Konkani historian and singer Wilson Mazarello writes, D'Souza is known for her versatility as an actress, delivering performances across a wide range of roles. Her dedication to her craft is evident in her meticulous approach to studying and understanding each character she portrays. Audiences have consistently praised her acting abilities, and she is highly sought after by Konkani directors like M. Boyer, Prem Kumar, and Robin Vaz. In addition to her acting prowess, D'Souza is also a singer, often collaborating with artists such as Robin Vaz and Joe Rose to create duets and trios. Her vocal talents have been showcased on numerous audio cassettes, and she has even released two cassettes of her own. D'Souza's acting career extends beyond the tiatr stage. She has been cast in productions by directors such as Wilmix-Sharon, Mike Mehta, Joe Rose, Antonette Mendes, and H. Britton. Rosario Rodrigues, in particular, selected her for prominent roles in productions like Uzvadd Paloilo and Kudd, while Prince Jacob featured her in Paundde and Pangllo. D'Souza's talent has also been showcased on television, All India Radio (AIR), and in Konkani VCDs, including works such as Don Utram (Two Words), Friends, and the award-winning Ordem Chaddor (The Half Bedsheet), among others.

-*-

• TASK
Answer these three questions using the passage about D'Souza:
1. Which two artists does D'Souza often work with on duets and trios?
2. How many cassettes of her own has she released?
3. Which director featured her in Paundde and Pangllo?

• Dataset excerpts
-*-

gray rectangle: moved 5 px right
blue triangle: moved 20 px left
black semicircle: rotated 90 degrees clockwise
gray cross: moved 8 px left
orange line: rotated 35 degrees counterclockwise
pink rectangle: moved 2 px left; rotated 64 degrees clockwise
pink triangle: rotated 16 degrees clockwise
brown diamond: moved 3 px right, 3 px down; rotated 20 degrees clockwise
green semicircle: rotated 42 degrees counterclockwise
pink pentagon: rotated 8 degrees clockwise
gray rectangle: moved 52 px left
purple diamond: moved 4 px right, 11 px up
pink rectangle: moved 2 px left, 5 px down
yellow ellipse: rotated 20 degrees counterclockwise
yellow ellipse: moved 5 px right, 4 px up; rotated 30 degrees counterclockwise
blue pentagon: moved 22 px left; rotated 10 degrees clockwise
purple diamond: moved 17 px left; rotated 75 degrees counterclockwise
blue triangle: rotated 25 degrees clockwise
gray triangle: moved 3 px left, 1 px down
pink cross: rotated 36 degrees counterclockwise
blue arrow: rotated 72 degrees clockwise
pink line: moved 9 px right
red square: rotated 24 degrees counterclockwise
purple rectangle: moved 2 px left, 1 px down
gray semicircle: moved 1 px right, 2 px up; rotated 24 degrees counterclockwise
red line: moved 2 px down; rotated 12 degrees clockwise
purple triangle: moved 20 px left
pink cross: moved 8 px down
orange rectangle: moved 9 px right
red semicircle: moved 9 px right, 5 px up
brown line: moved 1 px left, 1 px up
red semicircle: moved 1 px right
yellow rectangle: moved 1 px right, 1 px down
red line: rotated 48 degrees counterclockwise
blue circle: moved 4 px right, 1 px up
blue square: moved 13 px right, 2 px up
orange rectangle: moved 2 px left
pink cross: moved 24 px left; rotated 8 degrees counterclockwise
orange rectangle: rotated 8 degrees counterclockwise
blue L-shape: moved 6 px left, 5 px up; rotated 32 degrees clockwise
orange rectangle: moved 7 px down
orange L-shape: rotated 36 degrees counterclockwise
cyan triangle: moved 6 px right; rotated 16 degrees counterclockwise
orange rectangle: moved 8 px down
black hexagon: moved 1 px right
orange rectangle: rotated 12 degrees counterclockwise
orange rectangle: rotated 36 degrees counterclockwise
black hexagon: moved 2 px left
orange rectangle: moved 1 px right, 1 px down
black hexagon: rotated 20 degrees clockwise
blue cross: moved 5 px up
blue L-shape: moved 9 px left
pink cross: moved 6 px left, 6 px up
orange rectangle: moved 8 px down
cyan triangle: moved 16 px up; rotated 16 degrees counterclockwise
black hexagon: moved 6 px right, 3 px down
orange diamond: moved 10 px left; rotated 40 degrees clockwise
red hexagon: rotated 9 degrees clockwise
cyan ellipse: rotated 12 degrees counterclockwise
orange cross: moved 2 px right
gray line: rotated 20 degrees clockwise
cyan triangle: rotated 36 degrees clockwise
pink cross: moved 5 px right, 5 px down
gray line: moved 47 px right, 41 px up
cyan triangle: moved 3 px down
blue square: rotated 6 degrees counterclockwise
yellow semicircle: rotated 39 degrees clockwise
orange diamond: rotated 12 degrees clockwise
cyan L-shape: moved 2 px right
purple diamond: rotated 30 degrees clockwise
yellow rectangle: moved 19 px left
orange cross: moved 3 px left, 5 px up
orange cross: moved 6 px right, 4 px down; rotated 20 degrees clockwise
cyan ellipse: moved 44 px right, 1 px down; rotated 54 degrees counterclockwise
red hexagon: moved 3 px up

-*-

• FINISHED EXERCISE
1. Robin Vaz and Joe Rose
2. Two
3. Prince Jacob